Instead of basing medical training in the cities, with short rotations to rural sites, O’Kane said training time should be mandated to at least 50:50, and there should be greater emphasis on drawing early career doctors away from metropolitan sites for their pre-vocational years.

Allowing junior doctors to carry over their pay and conditions including leave and loading from the hospital system into primary care – underwritten by block government funding – would also make a material difference to the recruitment of graduates into general practice.
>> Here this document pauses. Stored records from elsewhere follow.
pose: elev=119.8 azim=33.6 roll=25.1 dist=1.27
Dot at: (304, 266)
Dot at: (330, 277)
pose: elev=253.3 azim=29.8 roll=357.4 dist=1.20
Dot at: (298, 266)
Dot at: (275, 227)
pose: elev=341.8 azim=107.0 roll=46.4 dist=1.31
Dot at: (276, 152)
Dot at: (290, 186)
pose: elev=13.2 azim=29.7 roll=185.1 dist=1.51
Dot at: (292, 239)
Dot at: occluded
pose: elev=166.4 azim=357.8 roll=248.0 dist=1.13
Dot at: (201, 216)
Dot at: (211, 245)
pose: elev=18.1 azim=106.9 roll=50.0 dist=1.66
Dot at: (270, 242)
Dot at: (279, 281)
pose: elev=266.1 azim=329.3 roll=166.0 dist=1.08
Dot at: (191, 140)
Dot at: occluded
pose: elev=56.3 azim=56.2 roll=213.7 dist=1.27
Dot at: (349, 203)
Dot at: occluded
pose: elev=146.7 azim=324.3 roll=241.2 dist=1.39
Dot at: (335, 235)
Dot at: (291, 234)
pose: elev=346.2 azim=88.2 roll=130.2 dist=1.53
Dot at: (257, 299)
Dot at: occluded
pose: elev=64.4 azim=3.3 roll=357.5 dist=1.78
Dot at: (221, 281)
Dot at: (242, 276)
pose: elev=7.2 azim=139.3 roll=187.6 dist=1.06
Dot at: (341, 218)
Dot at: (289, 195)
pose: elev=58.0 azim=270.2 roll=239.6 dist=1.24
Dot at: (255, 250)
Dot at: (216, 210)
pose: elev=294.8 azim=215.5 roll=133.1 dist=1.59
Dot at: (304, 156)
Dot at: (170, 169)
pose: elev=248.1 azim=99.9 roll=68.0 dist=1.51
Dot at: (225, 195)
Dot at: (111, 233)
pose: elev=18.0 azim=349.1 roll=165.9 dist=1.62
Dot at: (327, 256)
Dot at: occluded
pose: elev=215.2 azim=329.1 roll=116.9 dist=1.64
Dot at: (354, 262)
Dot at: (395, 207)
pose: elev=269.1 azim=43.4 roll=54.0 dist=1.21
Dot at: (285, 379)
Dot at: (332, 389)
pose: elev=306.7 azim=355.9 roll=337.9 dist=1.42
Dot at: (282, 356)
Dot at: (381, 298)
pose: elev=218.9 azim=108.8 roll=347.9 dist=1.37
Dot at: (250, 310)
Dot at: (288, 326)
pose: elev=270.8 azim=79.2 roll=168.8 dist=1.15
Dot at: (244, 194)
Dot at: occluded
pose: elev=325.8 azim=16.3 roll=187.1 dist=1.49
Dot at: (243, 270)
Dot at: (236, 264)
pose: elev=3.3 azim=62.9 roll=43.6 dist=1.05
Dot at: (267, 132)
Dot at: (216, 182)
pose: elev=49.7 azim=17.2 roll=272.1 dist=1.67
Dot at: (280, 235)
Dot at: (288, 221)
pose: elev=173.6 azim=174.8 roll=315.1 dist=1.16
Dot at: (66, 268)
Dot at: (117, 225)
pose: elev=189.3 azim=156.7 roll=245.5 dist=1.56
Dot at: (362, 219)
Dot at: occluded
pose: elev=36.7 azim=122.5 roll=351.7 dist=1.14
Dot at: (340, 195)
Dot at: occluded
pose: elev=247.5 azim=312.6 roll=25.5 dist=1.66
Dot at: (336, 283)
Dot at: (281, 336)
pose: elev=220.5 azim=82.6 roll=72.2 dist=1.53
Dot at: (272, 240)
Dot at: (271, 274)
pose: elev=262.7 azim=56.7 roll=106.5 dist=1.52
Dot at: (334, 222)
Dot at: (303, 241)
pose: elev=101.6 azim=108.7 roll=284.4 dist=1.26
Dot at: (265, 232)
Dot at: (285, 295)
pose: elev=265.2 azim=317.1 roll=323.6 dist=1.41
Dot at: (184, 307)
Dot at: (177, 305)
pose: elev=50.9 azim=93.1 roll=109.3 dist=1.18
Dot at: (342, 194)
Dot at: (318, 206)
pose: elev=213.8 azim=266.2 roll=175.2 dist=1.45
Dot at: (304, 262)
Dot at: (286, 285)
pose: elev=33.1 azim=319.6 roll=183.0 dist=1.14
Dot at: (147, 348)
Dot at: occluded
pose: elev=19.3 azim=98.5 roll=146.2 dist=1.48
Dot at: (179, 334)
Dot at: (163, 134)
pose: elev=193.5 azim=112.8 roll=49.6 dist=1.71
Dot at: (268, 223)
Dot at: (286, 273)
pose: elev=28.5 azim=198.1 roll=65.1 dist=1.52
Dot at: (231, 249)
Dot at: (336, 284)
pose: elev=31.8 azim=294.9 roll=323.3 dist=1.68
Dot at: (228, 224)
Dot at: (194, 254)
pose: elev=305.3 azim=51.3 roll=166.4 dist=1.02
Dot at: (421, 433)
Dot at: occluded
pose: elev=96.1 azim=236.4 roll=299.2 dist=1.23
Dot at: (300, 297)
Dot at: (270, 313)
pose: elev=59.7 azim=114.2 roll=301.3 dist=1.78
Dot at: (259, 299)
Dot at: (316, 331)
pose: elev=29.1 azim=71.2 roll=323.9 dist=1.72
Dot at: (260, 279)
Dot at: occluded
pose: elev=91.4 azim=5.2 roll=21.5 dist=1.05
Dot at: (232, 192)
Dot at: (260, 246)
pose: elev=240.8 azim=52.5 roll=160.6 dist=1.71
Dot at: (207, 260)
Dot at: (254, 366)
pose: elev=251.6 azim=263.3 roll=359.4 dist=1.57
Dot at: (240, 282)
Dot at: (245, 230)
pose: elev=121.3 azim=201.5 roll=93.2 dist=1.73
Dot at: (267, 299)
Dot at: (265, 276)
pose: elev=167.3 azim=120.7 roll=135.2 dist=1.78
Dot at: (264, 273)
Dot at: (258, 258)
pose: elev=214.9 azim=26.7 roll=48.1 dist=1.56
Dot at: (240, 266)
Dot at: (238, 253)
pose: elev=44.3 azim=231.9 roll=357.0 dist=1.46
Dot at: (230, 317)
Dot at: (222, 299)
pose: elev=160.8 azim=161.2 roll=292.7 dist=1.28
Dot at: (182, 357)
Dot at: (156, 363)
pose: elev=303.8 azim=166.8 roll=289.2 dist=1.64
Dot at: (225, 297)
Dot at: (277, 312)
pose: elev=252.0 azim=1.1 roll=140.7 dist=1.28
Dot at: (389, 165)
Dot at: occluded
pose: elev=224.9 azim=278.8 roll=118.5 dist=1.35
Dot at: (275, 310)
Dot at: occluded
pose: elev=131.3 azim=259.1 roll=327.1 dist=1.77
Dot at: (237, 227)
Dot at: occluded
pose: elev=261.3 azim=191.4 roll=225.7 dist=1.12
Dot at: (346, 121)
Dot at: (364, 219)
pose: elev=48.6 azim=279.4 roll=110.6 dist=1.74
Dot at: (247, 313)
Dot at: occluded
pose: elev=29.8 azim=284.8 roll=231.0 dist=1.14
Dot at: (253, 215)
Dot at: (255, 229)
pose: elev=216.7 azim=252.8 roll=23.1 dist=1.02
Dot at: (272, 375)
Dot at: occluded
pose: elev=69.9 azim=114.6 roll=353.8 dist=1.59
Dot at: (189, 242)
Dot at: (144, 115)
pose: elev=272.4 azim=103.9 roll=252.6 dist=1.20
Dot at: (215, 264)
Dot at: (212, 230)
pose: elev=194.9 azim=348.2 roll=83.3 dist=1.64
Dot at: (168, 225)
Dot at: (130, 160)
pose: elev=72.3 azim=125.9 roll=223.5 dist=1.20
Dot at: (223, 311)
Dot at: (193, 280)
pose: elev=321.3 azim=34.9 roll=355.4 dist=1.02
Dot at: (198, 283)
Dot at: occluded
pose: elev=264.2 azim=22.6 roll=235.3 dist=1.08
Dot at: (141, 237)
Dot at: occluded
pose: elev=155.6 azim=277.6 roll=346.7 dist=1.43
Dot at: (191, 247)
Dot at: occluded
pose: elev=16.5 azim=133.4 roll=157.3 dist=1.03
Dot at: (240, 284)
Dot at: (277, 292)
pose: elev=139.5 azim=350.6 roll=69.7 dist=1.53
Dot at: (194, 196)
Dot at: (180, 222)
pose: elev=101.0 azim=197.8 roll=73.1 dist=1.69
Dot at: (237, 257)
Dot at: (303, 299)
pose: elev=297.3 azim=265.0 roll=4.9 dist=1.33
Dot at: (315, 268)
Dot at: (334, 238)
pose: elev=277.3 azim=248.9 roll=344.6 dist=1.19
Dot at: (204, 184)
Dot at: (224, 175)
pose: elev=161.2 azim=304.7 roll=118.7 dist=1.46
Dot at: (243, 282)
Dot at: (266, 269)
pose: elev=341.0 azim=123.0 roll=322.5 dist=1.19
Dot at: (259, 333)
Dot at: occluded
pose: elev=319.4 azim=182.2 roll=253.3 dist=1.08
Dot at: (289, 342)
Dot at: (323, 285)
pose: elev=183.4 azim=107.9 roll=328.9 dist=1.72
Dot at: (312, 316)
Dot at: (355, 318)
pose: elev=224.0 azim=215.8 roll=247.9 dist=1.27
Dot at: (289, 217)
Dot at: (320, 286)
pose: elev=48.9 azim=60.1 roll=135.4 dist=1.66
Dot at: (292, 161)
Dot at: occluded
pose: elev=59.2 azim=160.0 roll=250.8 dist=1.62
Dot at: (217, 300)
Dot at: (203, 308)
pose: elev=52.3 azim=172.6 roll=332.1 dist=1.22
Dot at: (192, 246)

This needed to be accompanied by a rethink of the fee-for-service model rurally, she added.

“I think we just have to do a lot of this differently,” O’Kane said.

Taskforce priorities

The Federal Government recently announced the appointment of a Strengthening Medicare Taskforce to address stresses on the hospital system, with priorities to include after-hours access to health care, affordability, and chronic disease management.

The Taskforce includes a number of rural representatives including Dr Sarah Chalmers from the Australian College of Rural and Remote Medicine, National Rural Health Commissioner Adjunct Professor Ruth Stewart, and NACCHO chief Dr Dawn Casey.

The NRHA conference, which is themed ‘Bridging social distance: rural health innovating & collaborating’, is pushing a focus on solutions, with delegates being asked to consider three key questions:

  • What motivates you to keep working rural?
  • Is there a local solution to improving rural health delivery that has worked for you?
  • If you had one recommendation for the federal Minister for Health, what would it be?

Presentations will canvas a broad range of topics including digital health, mental health, family and domestic violence and women’s health, health and the arts, prevention and determinants, research, aged and palliative care, chronic disease, and oral health.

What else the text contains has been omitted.